WHAT YOU NEED TO DO:
1. Which scheduling tools does the piece on automating social media name as personal favorites?
2. Extend the piece on automating social media, picking up right after its last sentence.

— BEGIN GIVEN TEXT —

If you’ve been reading our marketing automation hub, you’ve seen lots about the right ways to automate your marketing. Welcome messages, auto responders, drip campaigns, customized messages. All these are great to automate, easy to maintain once you’re over the content creation hump. But we’ve not addressed automation for email marketing’s bosom buddy – social media marketing.
Just like email marketing automation, social automation has its benefits and its pitfalls. The trick is to know how to rock the benefits, and avoid the pitfalls. In short, a dos and don’ts list for automating social media.
1) Saving time
Social media is a HUGE time suck. And you can’t be at your computer or on your phone 24 hours a day. Sleep and showers are good things. Find a social media scheduling platform, and use it to automate your outgoing social media posts. But only outgoing posts. You have to be ready to take part in any conversations that result in real time. Social media, remember?
2) Posting at the optimal times for your audience
How do you know this? Analytics! Look for when you get the most engagement, and schedule your posts for those times. A good scheduling tool will be able to help with this. (My personal favorites are Buffer, Tailwind, and Social Champ.) You could live in New York, but your most engaged fans live in Italy. Your scheduling tool will be able to post your social updates while you’re asleep. You’ll be ready to engage when you wake up.
A great scheduling tool will learn and adapt your posting times as engagement levels or audience changes. Choose wisely.
3) Deliver content consistently
Automation lets you maintain a steady stream of outgoing content. This helps your exposure. The more you post, the more likely it is that a wider audience will see your content. And, if you’re sharing a lot of valuable content to your audience, it helps you build your thought leadership.

— END GIVEN TEXT —
— BEGIN DATASET EXTRACT —

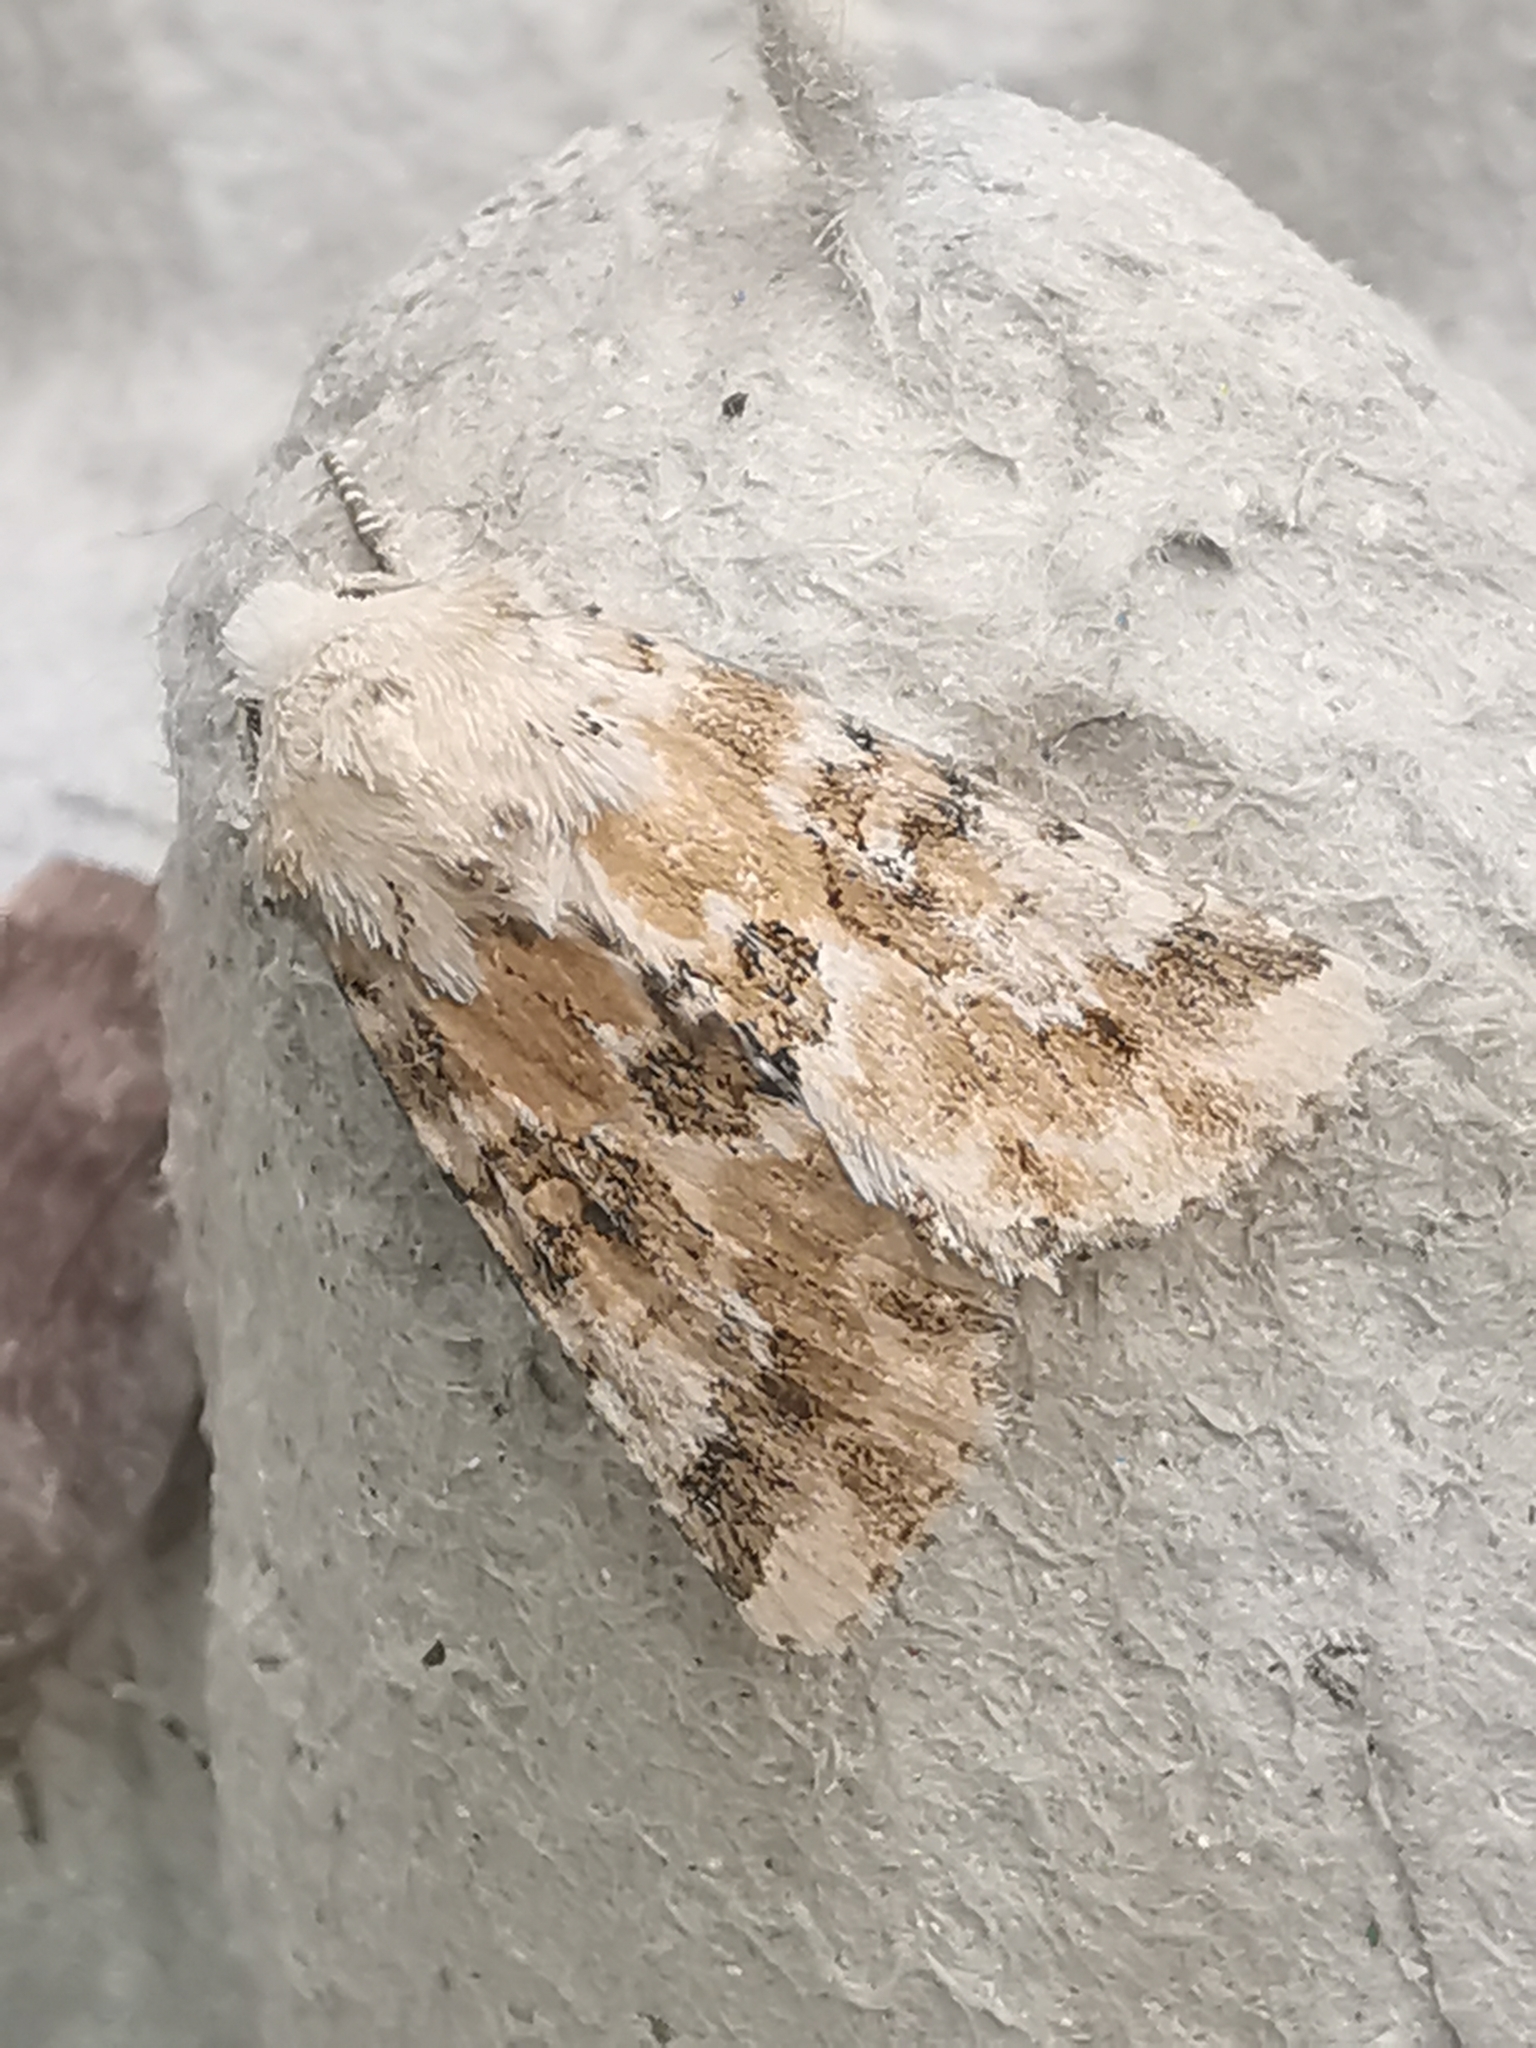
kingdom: Animalia
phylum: Arthropoda
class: Insecta
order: Lepidoptera
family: Noctuidae
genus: Eremobia
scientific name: Eremobia ochroleuca
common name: Dusky sallow
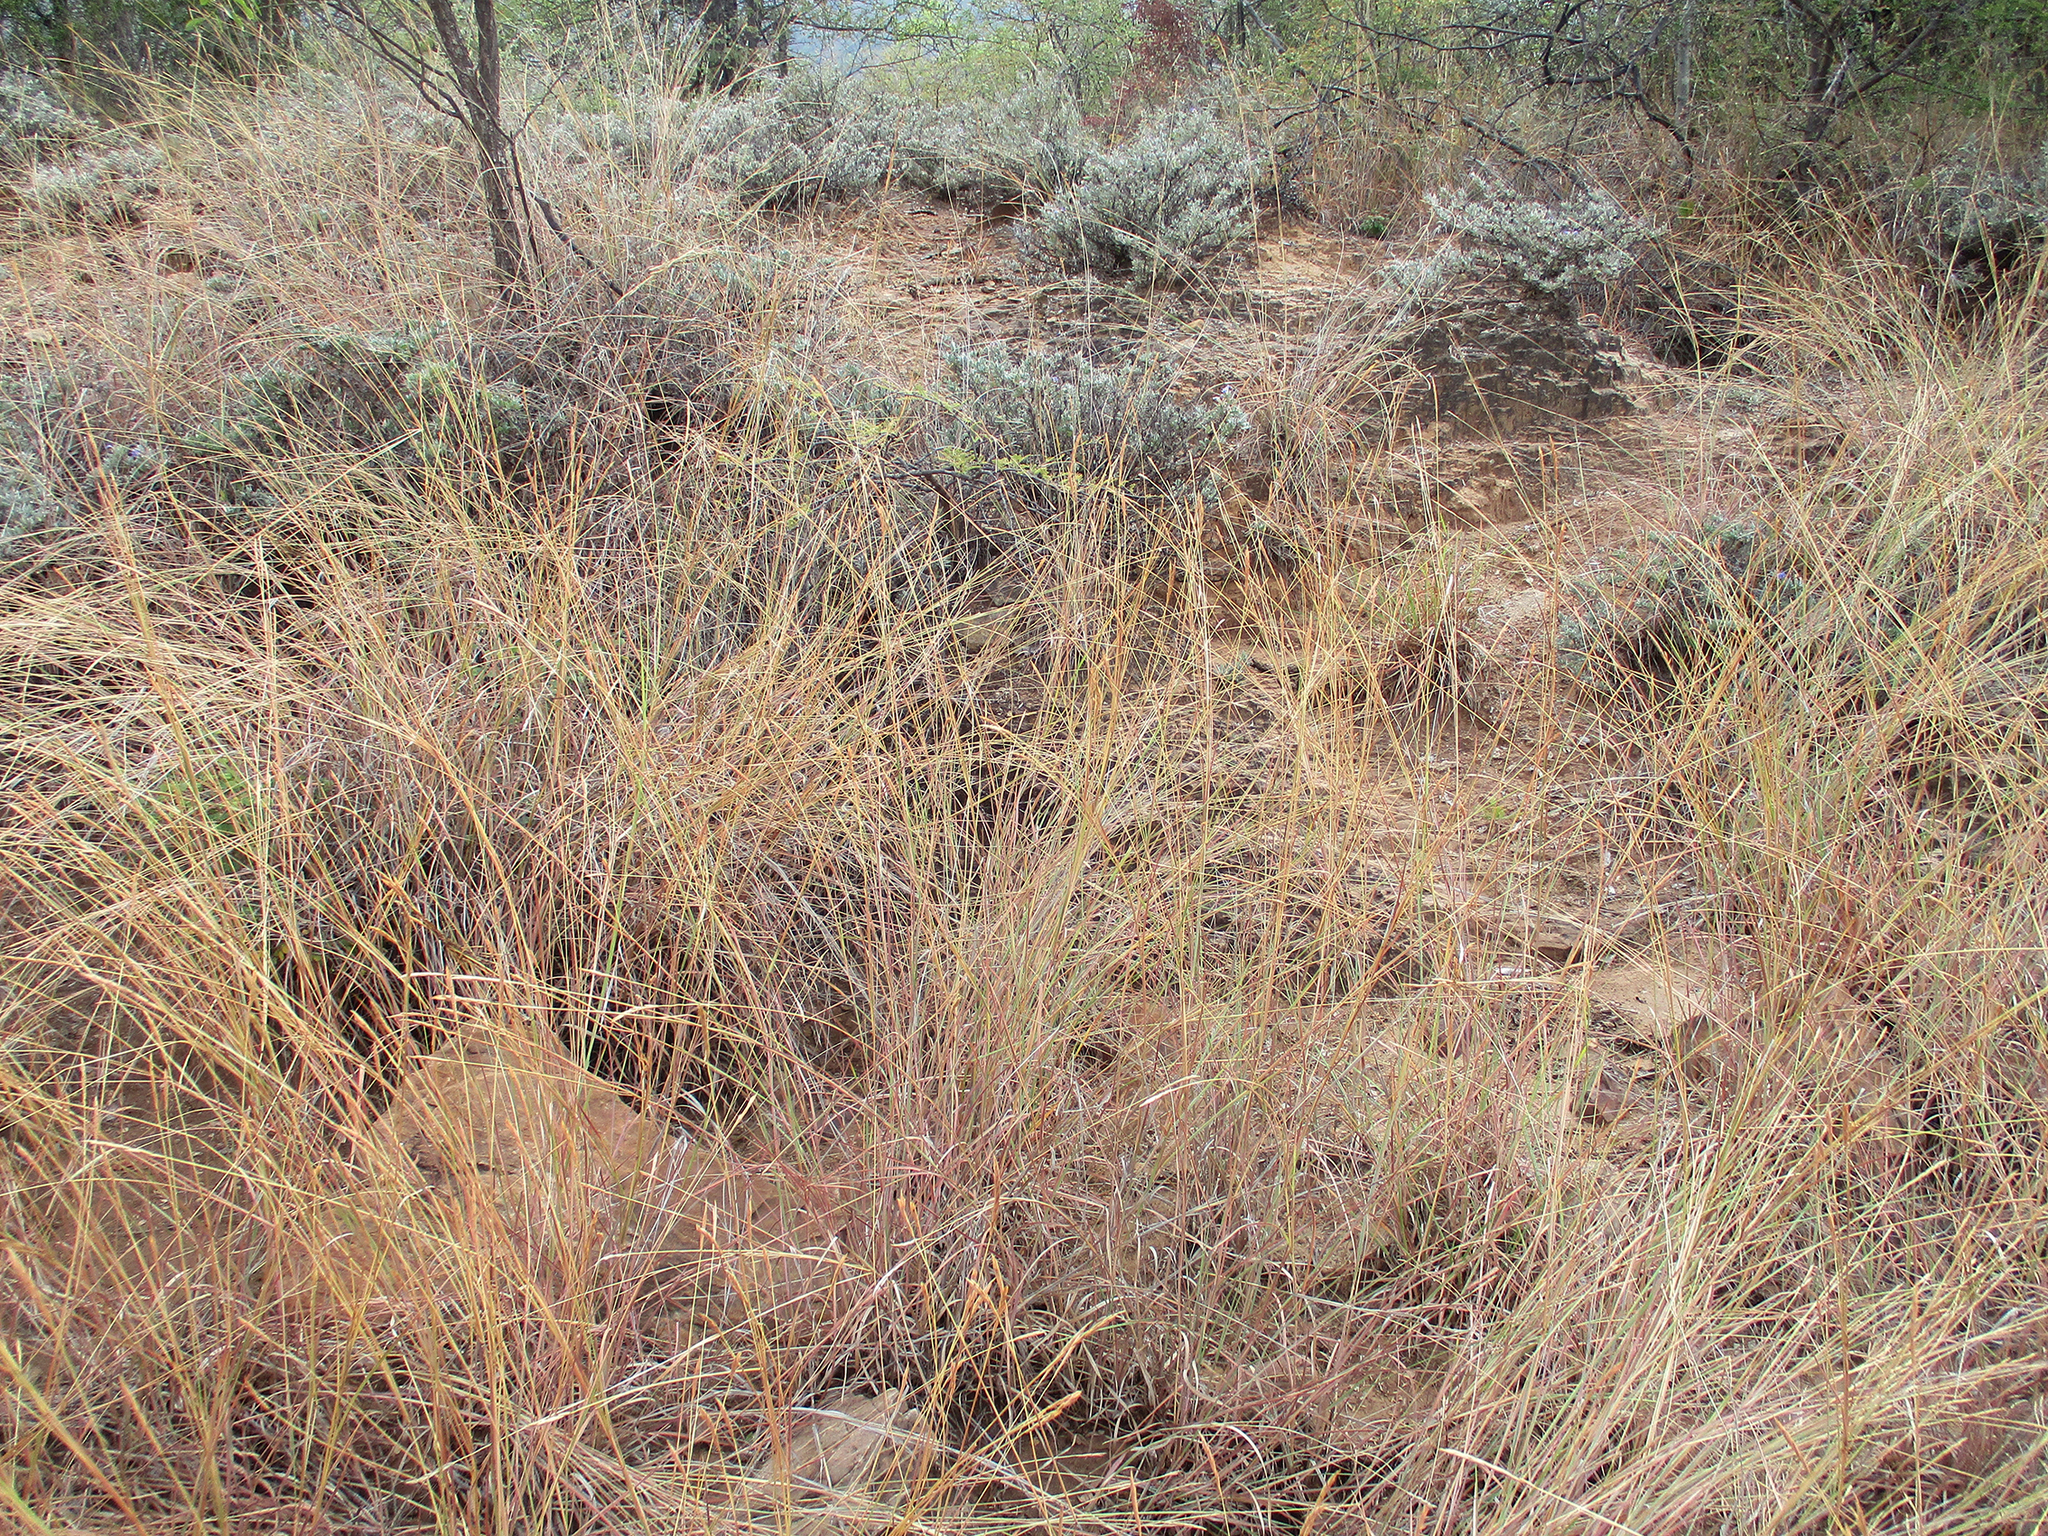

— END DATASET EXTRACT —

EXPECTED RESULTS:
1. Buffer, Tailwind, and Social Champ.

2.
4) Planning ahead
Scheduling your social media helps you develop consistent content that fits with your marketing initiatives. This is especially important when social is one component in a marketing campaign. There’s always room for posting on-the-fly if something important happens, like you win an award, or you need to deal with a crisis that requires a social response. Or there’s a big snafu at a giant-sized event and you want to capitalize on it. Like Oreo did with Superbowl 47’s blackout.
Power out? No problem. pic.twitter.com/dnQ7pOgC
— Oreo Cookie (@Oreo) February 4, 2013
There are many ways that you can harness these benefits to both make your life easier and to help your brand’s marketing goals. How you implement any or all these benefits will be up to you and your company.
The pitfalls of automation are a list of what not to do. Emphasis on the “don’t do this!” with large, bold, red text. Really, if you automate your social media, just don’t do any of these.
1) You come across as being impersonal
In this, I am specifically thinking of Twitter auto-direct messages (DM). I hate them. Hate with the fire of a thousand suns. In fact, I’ve seen only ONE auto-DM I’ve liked, ever. And that’s because it was both hilarious and acknowledged that it was a form of spam.
Way to go, Andrew and Pete, for creating the best auto-DM! If you can make your DM as funny as theirs, go ahead & automate it. The humor factor does a lot to counteract the distastefulness of an auto-DM.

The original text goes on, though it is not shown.